BIS General Manager Agustin Carstens Says “Stop Trying to Create Money” In Another Crypto Attack
The head of Bank for International Settlements (BIS), Agustin Carstens, has shown some rejection to cryptocurrencies, both as a technological development and as an economic solution.
He is one of the fiercest critics of the cryptocurrencies. Earlier this year, he said that bitcoin and altcoins are “a bubble, a Ponzi scheme and an environmental disaster”.
In an interview with the Swiss-German newspaper Basler Zeitung, Carsten insisted that the revolutionary financial instrument was “a fraud”. After which, he almost asked in the form of a plea to the “children” who promoted him: “Stop trying to create money!”.
“Even the legendary scientist Isaac Newton tried –and failed– to create money out of nothing,” he said. “And young people should learn from his mistake,” said the newly appointed BIS General Manager.
For him it would be enough to look back to the past to realize that creating gold or money out of nothing has been a common obsession. That never worked. That even the great physicist Isaac Newton was at one point in his life obsessed with alchemy and the idea of making gold. As such, Newton was very successful in several fields, but failed in this one, Carsten argues.
Newton, who ended up at the head of the British Mint, managed to get there because he could immediately detect if a coin was counterfeit. So after failing to create gold, he switched sides and sent the counterfeiters to prison. For Carsten, he believes that this could be the same destination for the now millions of new “Newtons” who are now enthusiastic about bitcoin and the other cryptocurrencies.

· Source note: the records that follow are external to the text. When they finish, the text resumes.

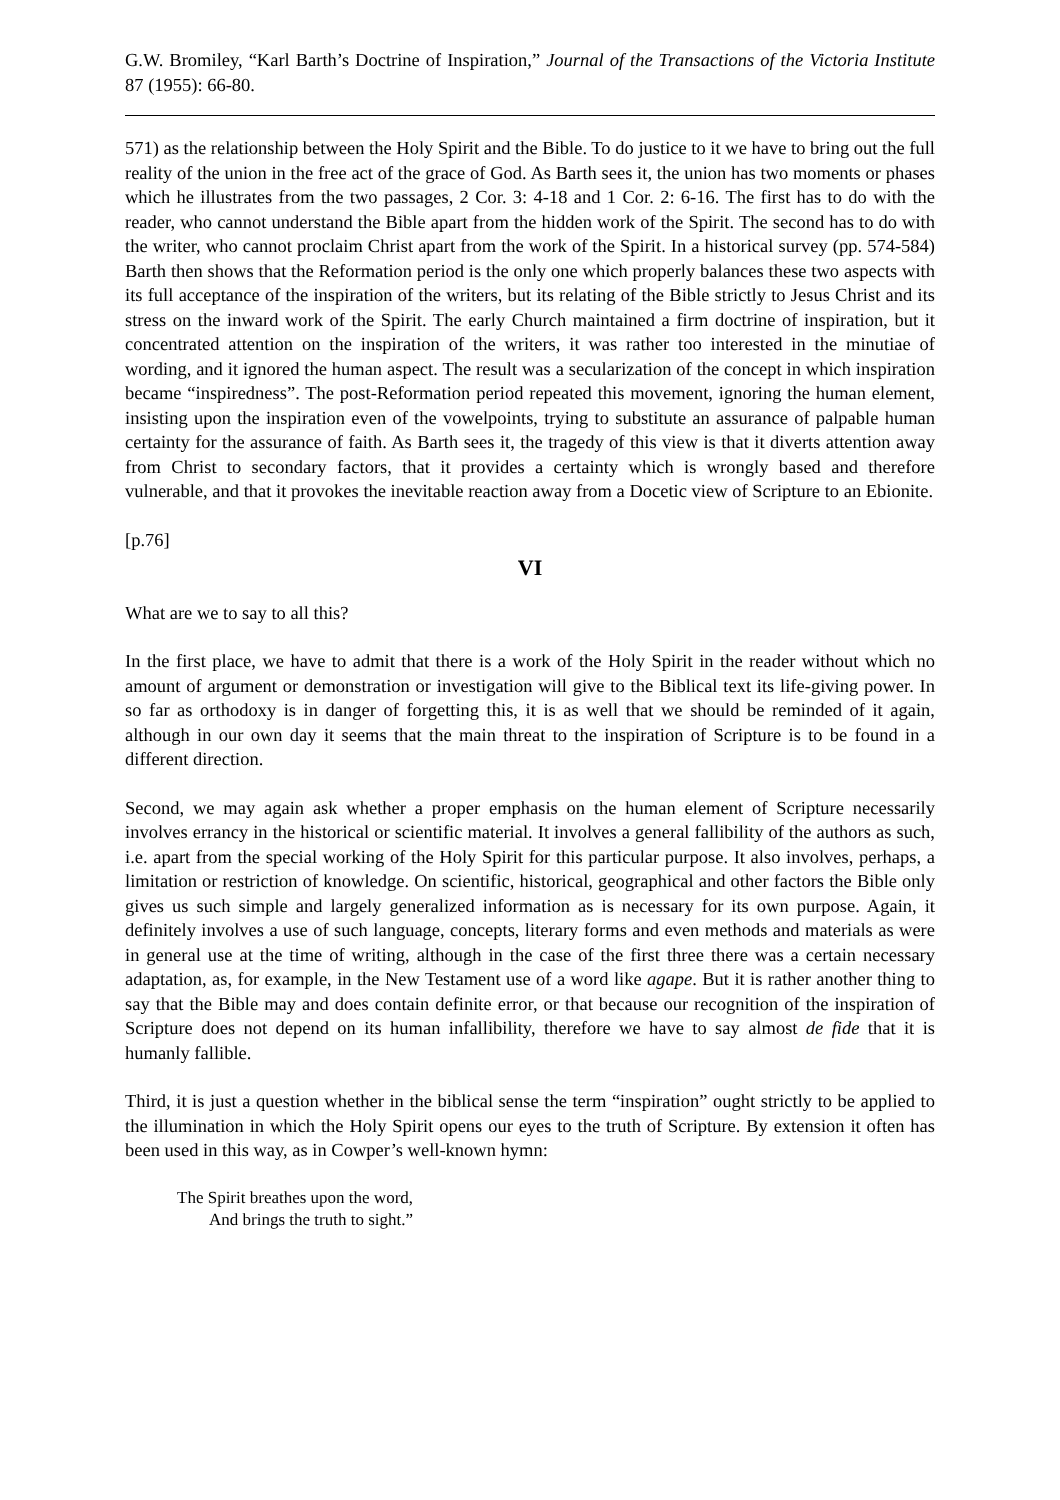G.W. Bromiley, “Karl Barth’s Doctrine of Inspiration,” Journal of the Transactions of the Victoria Institute 87 (1955): 66-80.
571) as the relationship between the Holy Spirit and the Bible. To do justice to it we have to bring out the full reality of the union in the free act of the grace of God. As Barth sees it, the union has two moments or phases which he illustrates from the two passages, 2 Cor. 3: 4-18 and 1 Cor. 2: 6-16. The first has to do with the reader, who cannot understand the Bible apart from the hidden work of the Spirit. The second has to do with the writer, who cannot proclaim Christ apart from the work of the Spirit. In a historical survey (pp. 574-584) Barth then shows that the Reformation period is the only one which properly balances these two aspects with its full acceptance of the inspiration of the writers, but its relating of the Bible strictly to Jesus Christ and its stress on the inward work of the Spirit. The early Church maintained a firm doctrine of inspiration, but it concentrated attention on the inspiration of the writers, it was rather too interested in the minutiae of wording, and it ignored the human aspect. The result was a secularization of the concept in which inspiration became “inspiredness”. The post-Reformation period repeated this movement, ignoring the human element, insisting upon the inspiration even of the vowelpoints, trying to substitute an assurance of palpable human certainty for the assurance of faith. As Barth sees it, the tragedy of this view is that it diverts attention away from Christ to secondary factors, that it provides a certainty which is wrongly based and therefore vulnerable, and that it provokes the inevitable reaction away from a Docetic view of Scripture to an Ebionite.
[p.76]
VI
What are we to say to all this?
In the first place, we have to admit that there is a work of the Holy Spirit in the reader without which no amount of argument or demonstration or investigation will give to the Biblical text its life-giving power. In so far as orthodoxy is in danger of forgetting this, it is as well that we should be reminded of it again, although in our own day it seems that the main threat to the inspiration of Scripture is to be found in a different direction.
Second, we may again ask whether a proper emphasis on the human element of Scripture necessarily involves errancy in the historical or scientific material. It involves a general fallibility of the authors as such, i.e. apart from the special working of the Holy Spirit for this particular purpose. It also involves, perhaps, a limitation or restriction of knowledge. On scientific, historical, geographical and other factors the Bible only gives us such simple and largely generalized information as is necessary for its own purpose. Again, it definitely involves a use of such language, concepts, literary forms and even methods and materials as were in general use at the time of writing, although in the case of the first three there was a certain necessary adaptation, as, for example, in the New Testament use of a word like agape. But it is rather another thing to say that the Bible may and does contain definite error, or that because our recognition of the inspiration of Scripture does not depend on its human infallibility, therefore we have to say almost de fide that it is humanly fallible.
Third, it is just a question whether in the biblical sense the term “inspiration” ought strictly to be applied to the illumination in which the Holy Spirit opens our eyes to the truth of Scripture. By extension it often has been used in this way, as in Cowper’s well-known hymn:
The Spirit breathes upon the word,
And brings the truth to sight.”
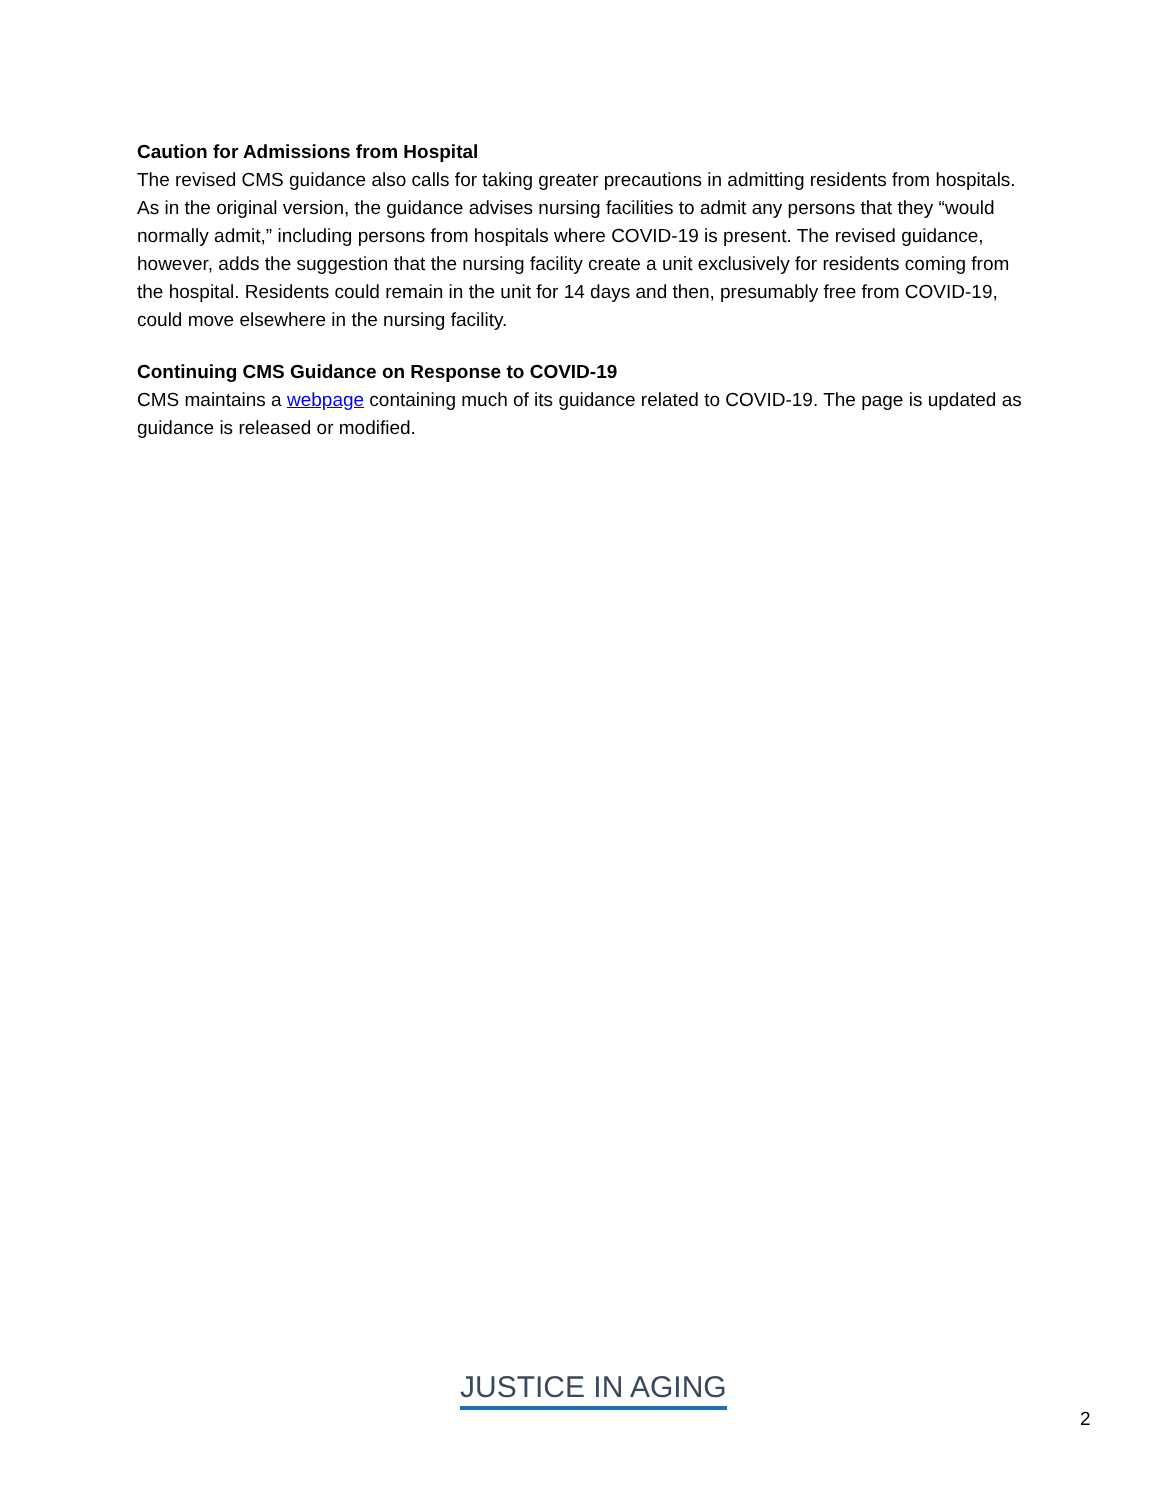Caution for Admissions from Hospital
The revised CMS guidance also calls for taking greater precautions in admitting residents from hospitals. As in the original version, the guidance advises nursing facilities to admit any persons that they “would normally admit,” including persons from hospitals where COVID-19 is present. The revised guidance, however, adds the suggestion that the nursing facility create a unit exclusively for residents coming from the hospital. Residents could remain in the unit for 14 days and then, presumably free from COVID-19, could move elsewhere in the nursing facility.
Continuing CMS Guidance on Response to COVID-19
CMS maintains a webpage containing much of its guidance related to COVID-19. The page is updated as guidance is released or modified.
JUSTICE IN AGING
2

The BIS general manager added that he is concerned about the pace of technological progress. He advised young people to focus their efforts on better activities, rather than on an asset class that “serves none of the… purposes of money”.
Because he believes that young people should use their many talents and skills for innovation, not for reinventing money. He concluded that it is a fallacy to think that money can be created out of nothing.
Finally, Carstens argued to the Basler Zeitung that central banks are ‘trusted' and that at least at the moment there is no viable substitute for their role in the world economy.
“I can't imagine anything coming soon that will be more efficient and generate the same level of trust,” he said.
While it may be true to take a few points from his speech into consideration, Carstens's critique falls extremely short of the astronomical adoption growth of bitcoin and blockchain technology every day.